Richard: ‘Words cannot properly express just how much of a dastardly act it was for the affers to co-opt Actualism, subsume it under a tawdry facsimile of Buddhism (there have been no arahants for more than two millennia because of sectarianism), and thus unnecessarily perpetuate the suffering of humankind.
In eleven days time the direct-route, to the already always existing peace-on-earth, will have been available for three (3) years … and what do they do instead?
Go sit on a cushion, withdraw from the physical, induce altered states, ‘dark nights’, depressions, anxieties … there is even a jhana-jockey hospice being set-up to nurse the casualties.
‘Tis craziness run riot … utter madness’. (from Richard, Claudiu, 18 Dec 2012)

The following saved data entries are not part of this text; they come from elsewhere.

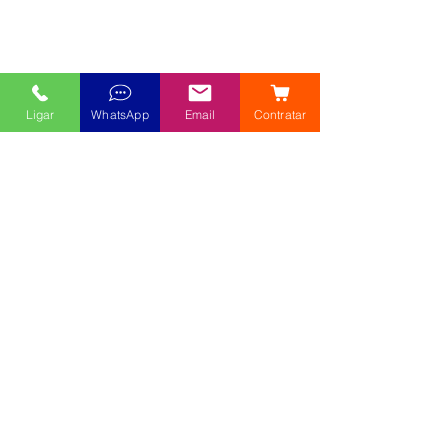
Ligar
WhatsApp
Email
Contratar
Guanambi-BA Planos de Saude 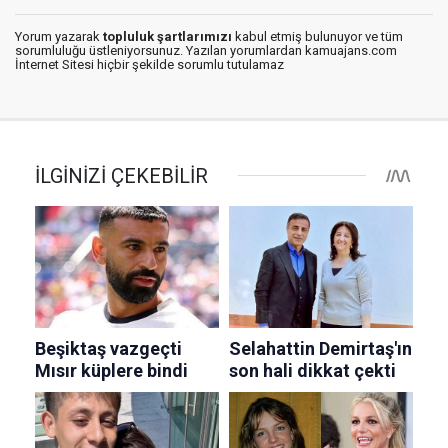
Yorum yazarak
topluluk şartlarımızı
kabul etmiş bulunuyor ve tüm
sorumluluğu üstleniyorsunuz. Yazılan yorumlardan kamuajans.com
İnternet Sitesi hiçbir şekilde sorumlu tutulamaz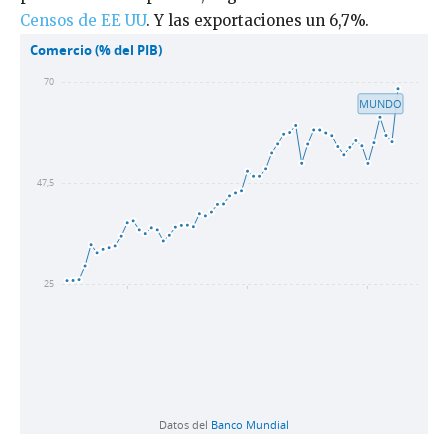
Censos de EE UU
. Y las exportaciones un 6,7%.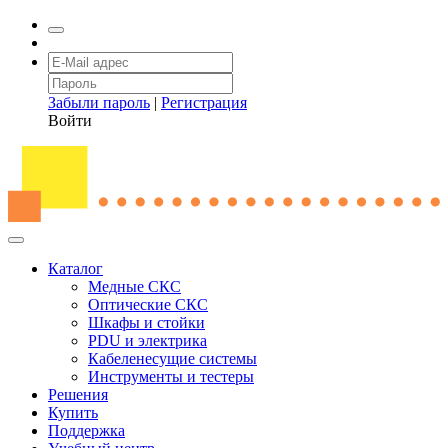
Забыли пароль
|
Регистрация
Войти
Каталог
Медные СКС
Оптические СКС
Шкафы и стойки
PDU и электрика
Кабеленесущие системы
Инструменты и тестеры
Решения
Купить
Поддержка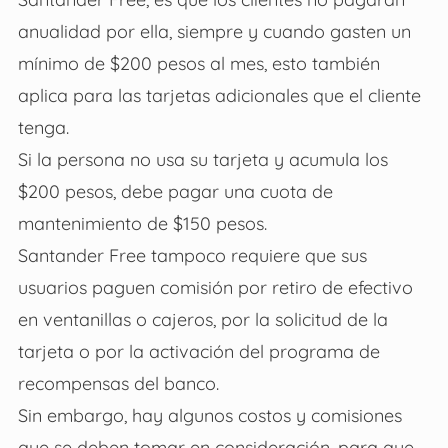
anualidad por ella, siempre y cuando gasten un
mínimo de $200 pesos al mes, esto también
aplica para las tarjetas adicionales que el cliente
tenga.
Si la persona no usa su tarjeta y acumula los
$200 pesos, debe pagar una cuota de
mantenimiento de $150 pesos.
Santander Free tampoco requiere que sus
usuarios paguen comisión por retiro de efectivo
en ventanillas o cajeros, por la solicitud de la
tarjeta o por la activación del programa de
recompensas del banco.
Sin embargo, hay algunos costos y comisiones
que se deben tomar en consideración, para que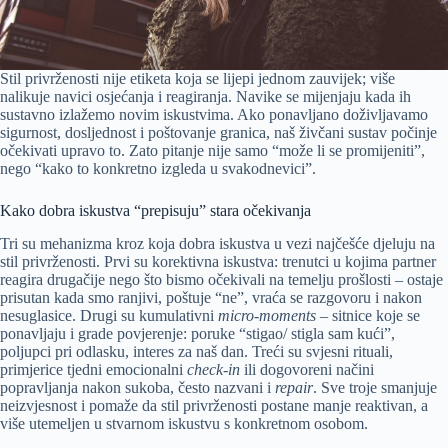
Stil privrženosti nije etiketa koja se lijepi jednom zauvijek; više
nalikuje navici osjećanja i reagiranja. Navike se mijenjaju kada ih
sustavno izlažemo novim iskustvima. Ako ponavljano doživljavamo
sigurnost, dosljednost i poštovanje granica, naš živčani sustav počinje
očekivati upravo to. Zato pitanje nije samo “može li se promijeniti”,
nego “kako to konkretno izgleda u svakodnevici”.
Kako dobra iskustva “prepisuju” stara očekivanja
Tri su mehanizma kroz koja dobra iskustva u vezi najčešće djeluju na
stil privrženosti. Prvi su korektivna iskustva: trenutci u kojima partner
reagira drugačije nego što bismo očekivali na temelju prošlosti – ostaje
prisutan kada smo ranjivi, poštuje “ne”, vraća se razgovoru i nakon
nesuglasice. Drugi su kumulativni
micro-moments
– sitnice koje se
ponavljaju i grade povjerenje: poruke “stigao/ stigla sam kući”,
poljupci pri odlasku, interes za naš dan. Treći su svjesni rituali,
primjerice tjedni emocionalni
check-in
ili dogovoreni načini
popravljanja nakon sukoba, često nazvani i
repair
. Sve troje smanjuje
neizvjesnost i pomaže da stil privrženosti postane manje reaktivan, a
više utemeljen u stvarnom iskustvu s konkretnom osobom.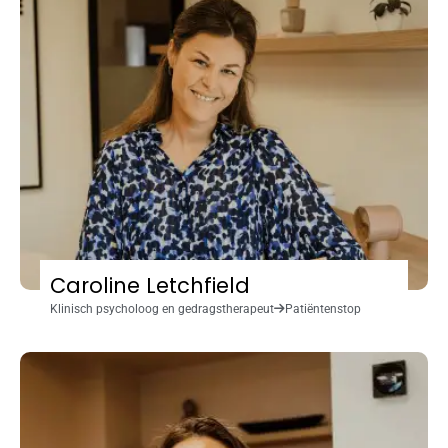
Caroline Letchfield
Klinisch psycholoog en gedragstherapeut
Patiëntenstop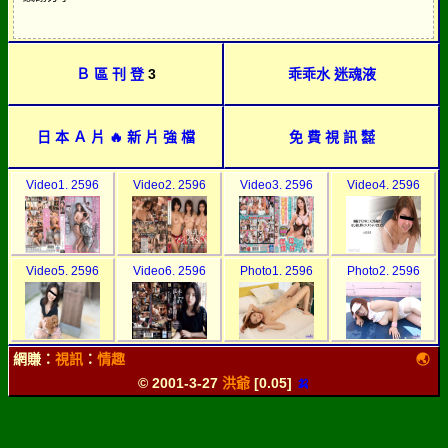
Ｂ 區 刊 登
3
乖乖水 迷魂液
日 本 Ａ 片 🔥 新 片 強 檔
免 費 視 訊 ㍿
Video1. 2596
Video2. 2596
Video3. 2596
Video4. 2596
Video5. 2596
Video6. 2596
Photo1. 2596
Photo2. 2596
網賺：
視訊
：
情趣
🌏
© 2001-3-27
洪爺
[0.05]
🍌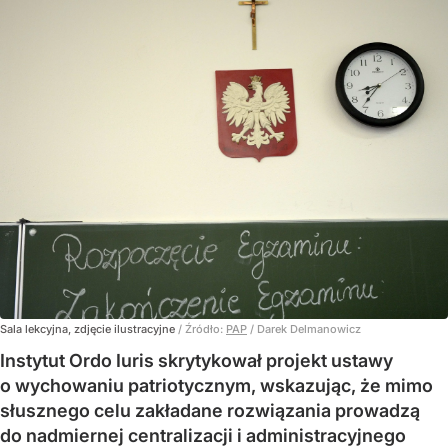
Sala lekcyjna, zdjęcie ilustracyjne
/ Źródło:
PAP
/
Darek Delmanowicz
Instytut Ordo Iuris skrytykował projekt ustawy
o wychowaniu patriotycznym, wskazując, że mimo
słusznego celu zakładane rozwiązania prowadzą
do nadmiernej centralizacji i administracyjnego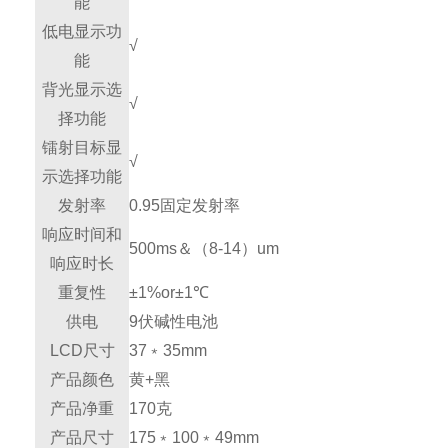
能
低电显示功
√
能
背光显示选
√
择功能
镭射目标显
√
示选择功能
发射率
0.95固定发射率
响应时间和
500ms＆（8-14）um
响应时长
重复性
±1%or±1℃
供电
9伏碱性电池
LCD尺寸
37﹡35mm
产品颜色
黄+黑
产品净重
170克
产品尺寸
175﹡100﹡49mm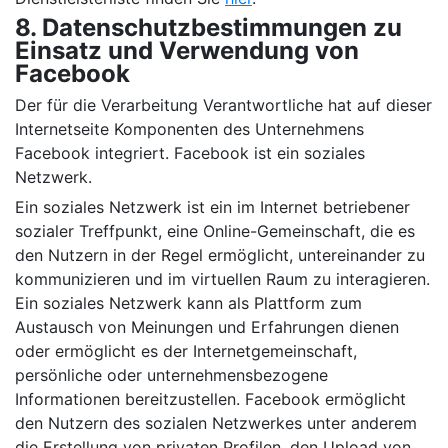
8. Datenschutzbestimmungen zu
Einsatz und Verwendung von
Facebook
Der für die Verarbeitung Verantwortliche hat auf dieser
Internetseite Komponenten des Unternehmens
Facebook integriert. Facebook ist ein soziales
Netzwerk.
Ein soziales Netzwerk ist ein im Internet betriebener
sozialer Treffpunkt, eine Online-Gemeinschaft, die es
den Nutzern in der Regel ermöglicht, untereinander zu
kommunizieren und im virtuellen Raum zu interagieren.
Ein soziales Netzwerk kann als Plattform zum
Austausch von Meinungen und Erfahrungen dienen
oder ermöglicht es der Internetgemeinschaft,
persönliche oder unternehmensbezogene
Informationen bereitzustellen. Facebook ermöglicht
den Nutzern des sozialen Netzwerkes unter anderem
die Erstellung von privaten Profilen, den Upload von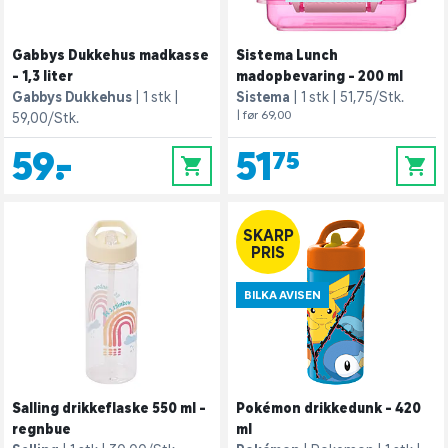
Gabbys Dukkehus madkasse
Sistema Lunch
- 1,3 liter
madopbevaring - 200 ml
Gabbys Dukkehus
1 stk
Sistema
1 stk
51,75/Stk.
| før 69,00
59,00/Stk.
59,-
51,75
0
0
SKARP
PRIS
BILKA AVISEN
Salling drikkeflaske 550 ml -
Pokémon drikkedunk - 420
regnbue
ml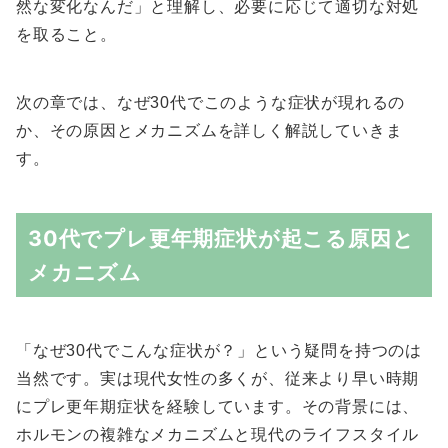
然な変化なんだ」と理解し、必要に応じて適切な対処
を取ること。
次の章では、なぜ30代でこのような症状が現れるの
か、その原因とメカニズムを詳しく解説していきま
す。
30代でプレ更年期症状が起こる原因と
メカニズム
「なぜ30代でこんな症状が？」という疑問を持つのは
当然です。実は現代女性の多くが、従来より早い時期
にプレ更年期症状を経験しています。その背景には、
ホルモンの複雑なメカニズムと現代のライフスタイル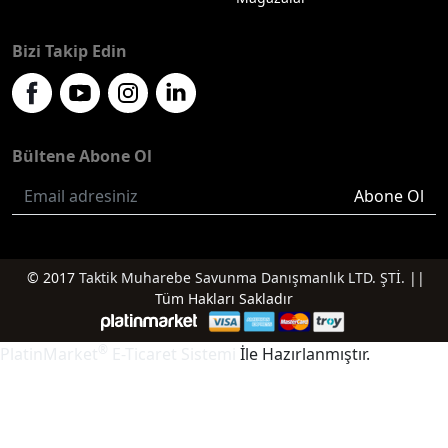
Bizi Takip Edin
Bültene Abone Ol
Abone Ol
© 2017
Taktik Muharebe Savunma Danışmanlık LTD. ŞTİ.
||
Tüm Hakları Sakladır
®
PlatinMarket
E-Ticaret Sistemi
İle Hazırlanmıştır.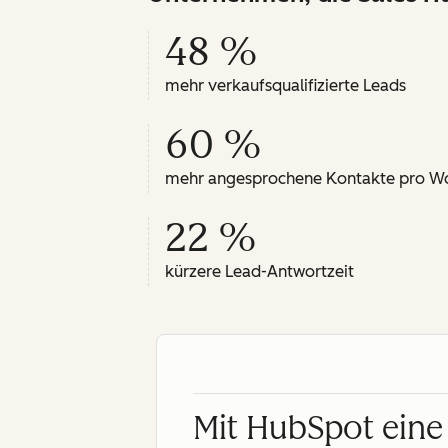
48 %
mehr verkaufsqualifizierte Leads
60 %
mehr angesprochene Kontakte pro W
22 %
kürzere Lead-Antwortzeit
Mit HubSpot eine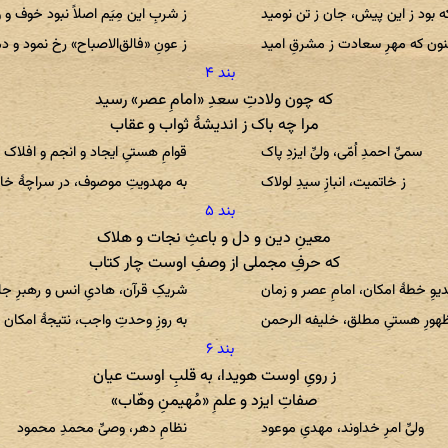
ه بود ز این پیش، جان ز تن نومید
ز شربِ این مِیَم اصلاً نبود خوف و 
نون که مهرِ سعادت ز مشرقِ امید
ز عونِ «فالق‌الاصباح» رخ نمود و د
که چون ولادتِ سعدِ «امامِ عصر» رسید
مرا چه باک ز اندیشهٔ ثواب و عقاب
سمیِّ احمدِ اُمّی، ولیِّ ایزدِ پاک
قوامِ هستیِ ایجاد و انجم و افلاک
ز خاتمیت، انبازِ سیدِ لولاک
به مهدویتِ موصوف، در سراچهٔ خ
معینِ دین و دل و باعثِ نجات و هلاک
که حرفِ مجملی از وصفِ اوست چار کتاب
یوِ خطهٔ امکان، امامِ عصر و زمان
شریکِ قرآن، هادیِ انس و رهبرِ ج
هورِ هستیِ مطلق، خلیفه الرحمن
به روزِ وحدتِ واجب، نتیجهٔ امکان
ز رویِ اوست هویدا، به قلبِ اوست عیان
صفاتِ ایزد و علمِ «مُهیمنِ وهّاب»
ولیِّ امرِ خداوند، مهدیِ موعود
نظامِ دهر، وصیِّ محمدِ محمود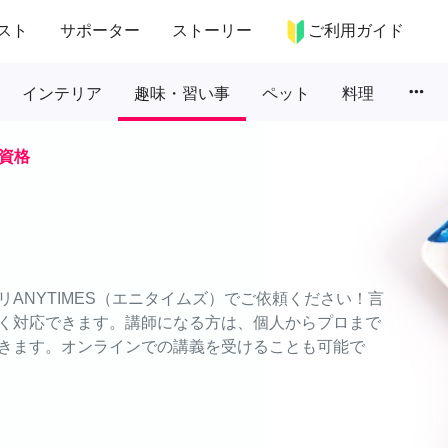
スト
サポーター
ストーリー
ご利用ガイド
more_horiz
インテリア
趣味・習い事
ペット
料理
資格
ANYTIMES（エニタイムズ）でご依頼ください！言
く対応できます。講師になる方は、個人からプロまで
きます。オンラインでの講義を受けることも可能で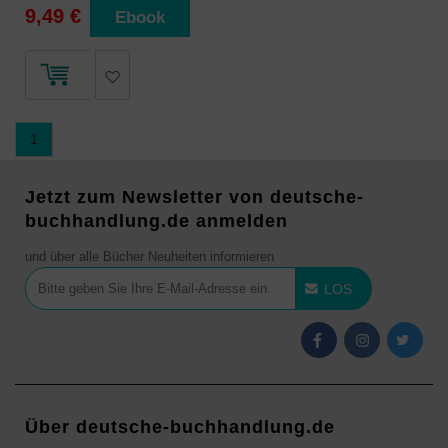
9,49 €
Ebook
1
Jetzt zum Newsletter von deutsche-
buchhandlung.de anmelden
und über alle Bücher Neuheiten informieren
LOS
Über deutsche-buchhandlung.de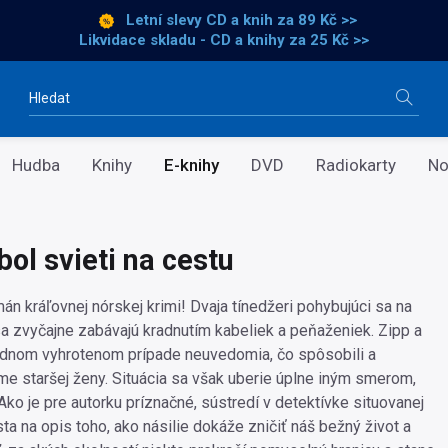
Letní slevy CD a knih
za 89 Kč >>
Likvidace skladu - CD a knihy za 25 Kč >>
Vyhledávání
Hudba
Knihy
E-knihy
DVD
Radiokarty
No
ol svieti na cestu
án kráľovnej nórskej krimi! Dvaja tínedžeri pohybujúci sa na
a zvyčajne zabávajú kradnutím kabeliek a peňaženiek. Zipp a
ednom vyhrotenom prípade neuvedomia, čo spôsobili a
me staršej ženy. Situácia sa však uberie úplne iným smerom,
Ako je pre autorku príznačné, sústredí v detektívke situovanej
a na opis toho, ako násilie dokáže zničiť náš bežný život a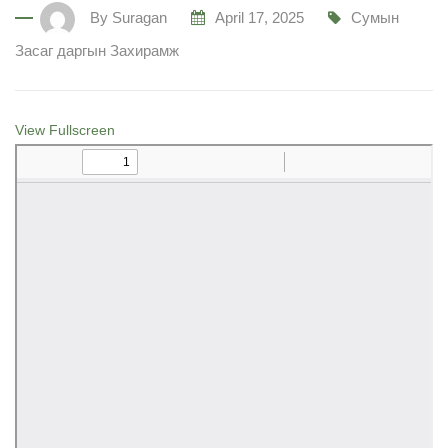
By
Suragan
April 17, 2025
Сумын
Засаг даргын Захирамж
View Fullscreen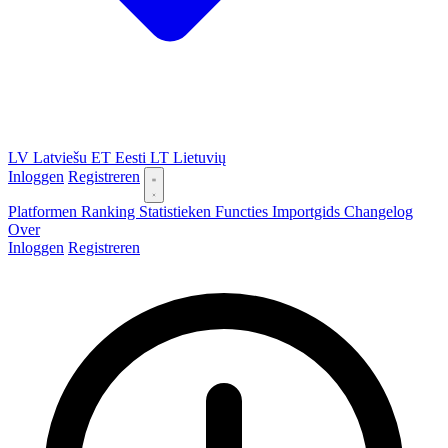
LV
Latviešu
ET
Eesti
LT
Lietuvių
Inloggen
Registreren
Platformen
Ranking
Statistieken
Functies
Importgids
Changelog
Over
Inloggen
Registreren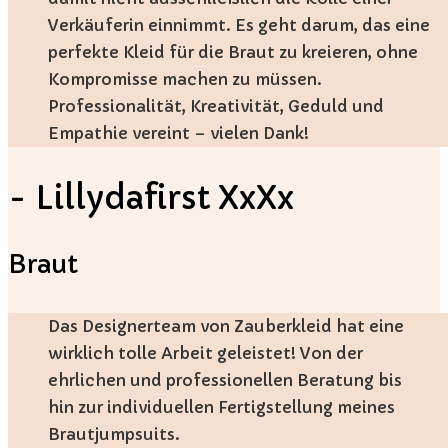
Verkäuferin einnimmt. Es geht darum, das eine
perfekte Kleid für die Braut zu kreieren, ohne
Kompromisse machen zu müssen.
Professionalität, Kreativität, Geduld und
Empathie vereint – vielen Dank!
- Lillydafirst XxXx
Braut
Das Designerteam von Zauberkleid hat eine
wirklich tolle Arbeit geleistet! Von der
ehrlichen und professionellen Beratung bis
hin zur individuellen Fertigstellung meines
Brautjumpsuits.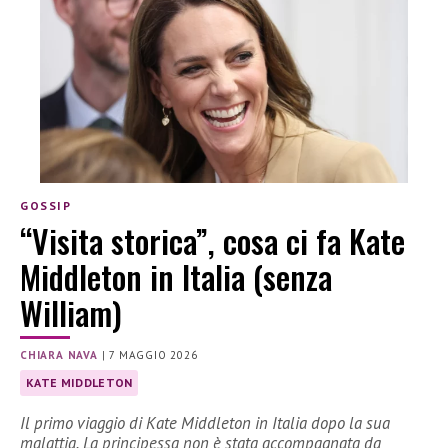
GOSSIP
“Visita storica”, cosa ci fa Kate
Middleton in Italia (senza
William)
CHIARA NAVA
|
7 MAGGIO 2026
KATE MIDDLETON
Il primo viaggio di Kate Middleton in Italia dopo la sua
malattia. La principessa non è stata accompagnata da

We talked about this before on the forum and you basically said it only partially applies to your own situation. Nevertheless I recommend reading it again with all possible (i.e. fascinated) attentiveness because I think a lot of this pattern is still operating and causing you distress and “seriousness” and a faulty interpretation of the actualism method.
Felix: Can I trade letting this moment live me – with my seriousness about trying to do (my version of) actualism.
I.e. can I let this moment be fun, each moment again; by dropping the habit of coopting every moment for its apparent utility in needing to achieve my aims as an actualist.
I think I can. (link)
You can try, of course. But I think you can only do this if you completely drop all aspects of “(my version of) actualism” and start afresh.